Project director Kwenton Bellette describes the FAFF programme as containing “the latest and most innovative cinema from Asia that is guaranteed to shock, offend, surprise and every other describing word I can think of.” Certainly, it’s shocking to think that the Nova – Melbourne’s home of art house and the cinematically high brow – will play host to soft core Japanese pinku films like Erotibot, or crudely titled horror movies such as Zombie Ass: Toilet of the Dead (a film that even Bellette concedes “only a small sect of humanity will enjoy”).

But while some of the programme might best be reserved for the most die-hard of fans, Bellette also points out some more approachable titles. From China, Wu Xia is a period piece that mixes film noir with martial arts extravaganza.  It stars international sensation Donnie Yen (Ip Man) and seriously impressed audiences at this year’s prestigious Cannes Film Festival.

Similarly, two other films on the programme – The Yellow Sea, Na Hong-Jin’s crime epic from Korea, and Guilty of Romance, Sion Sono’s eerie sexual thriller from Japan – had their Australian premieres at the Melbourne International Film Festival in July, where both garnered considerable critical praise.

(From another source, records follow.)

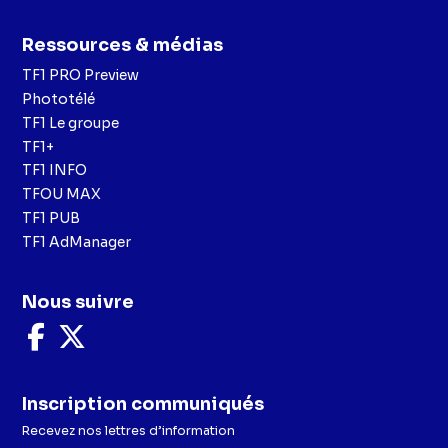
Ressources & médias
TF1 PRO Preview
Phototélé
TF1 Le groupe
TF1+
TF1 INFO
TFOU MAX
TF1 PUB
TF1 AdManager
Nous suivre
Nous
Nous
suivre
suivre
sur
sur
Facebook
X
Inscription communiqués
Recevez nos lettres d’information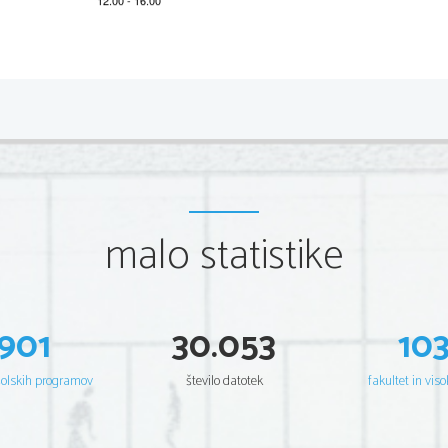
*M20224112
2/4 
Section
A 
You 
will hear
 an interview with 
Sir Michael Stratton, a Brit
research
. You will hear the recording twice. Now read the
Sir Michael Strat
As you listen to the recording, decide whether the followi
malo statistike
) the appropriate column.
and tick (

Example:
901
30.053
10
0.    Michael Stratton started working on cancer research
šolskih programov
število datotek
fakultet in viso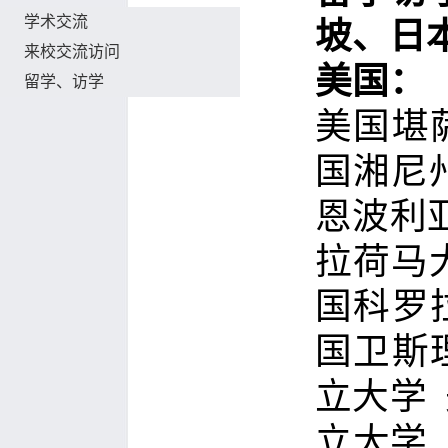
学术交流
坡、日
来校交流访问
美国：
留学、访学
美国堪
国湘尼
恩波利
拉荷马
国科罗
国卫斯
立大学
立大学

Perhaps the most acclaimed film on offer is also the most violent: Kim Ji Woon’s I Saw The Devil continues the tradition of stylized Korean revenge thrillers in the vein of Park Chan Wook’s Oldboy and will not disappoint fans of Kim’s previous films, which include A Bittersweet Life and The Good, The Bad and the Weird.

But with no intention of letting film snobbery win out over a raucous good time, the Fantastic Asia Film Festival will close with perhaps it’s most eyebrow raising selection of all: Underwater Love, an aquatically themed pornographic musical shot by award winning cinematographer Christopher Doyle (Rabbit-Proof Fence) about a half man-half turtle who returns from the dead to win back a former love.

And what, I ask, is not fantastic about that?

The Fantastic Asia Film Festival runs from Thursday November 10 through to Sunday November 13 at Cinema Nova in Melbourne. The full programme can be viewed at the festival website, where you can also book tickets.